▶ **YOUR OBJECTIVE**
Please transcribe exactly, and only, the lines of the data below between the line holding "盲犬學苑將於8月23日加推「小Q夏日尋寶大作戰」，家" and the line holding "7th August, 2026 ｜", inclusive.

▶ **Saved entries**
****************
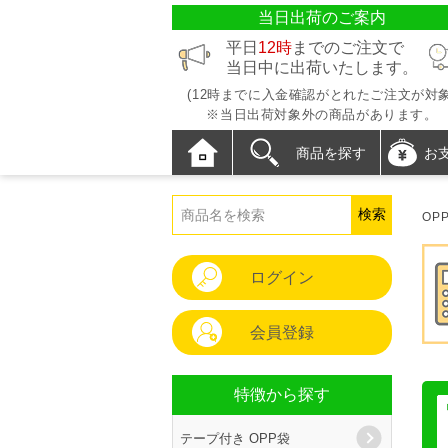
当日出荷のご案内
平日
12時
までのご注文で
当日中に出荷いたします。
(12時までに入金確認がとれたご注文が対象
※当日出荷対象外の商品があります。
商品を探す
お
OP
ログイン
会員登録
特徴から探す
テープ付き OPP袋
****************
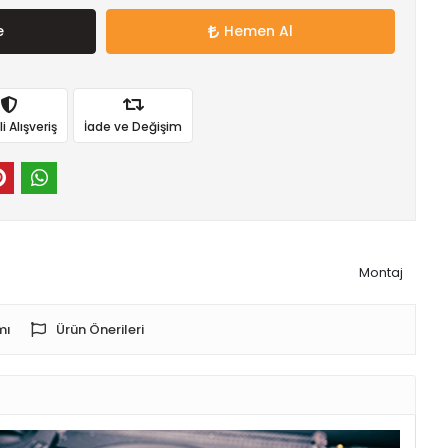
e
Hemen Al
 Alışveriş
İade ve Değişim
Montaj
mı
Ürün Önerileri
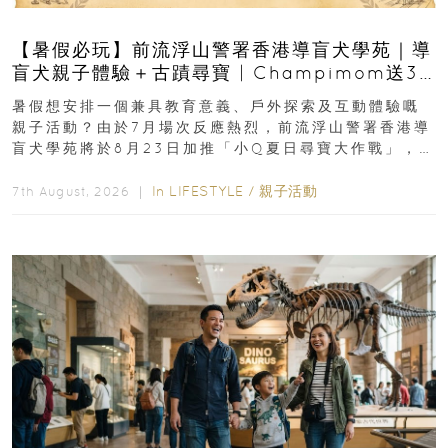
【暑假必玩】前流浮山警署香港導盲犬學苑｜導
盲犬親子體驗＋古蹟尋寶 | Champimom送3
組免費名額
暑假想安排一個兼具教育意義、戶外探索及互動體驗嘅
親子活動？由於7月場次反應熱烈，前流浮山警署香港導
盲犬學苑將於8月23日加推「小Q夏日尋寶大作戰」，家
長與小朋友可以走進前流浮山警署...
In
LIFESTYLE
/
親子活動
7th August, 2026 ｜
****************
▶ **REPLY**
盲犬學苑將於8月23日加推「小Q夏日尋寶大作戰」，家
長與小朋友可以走進前流浮山警署...
In
LIFESTYLE
/
親子活動
7th August, 2026 ｜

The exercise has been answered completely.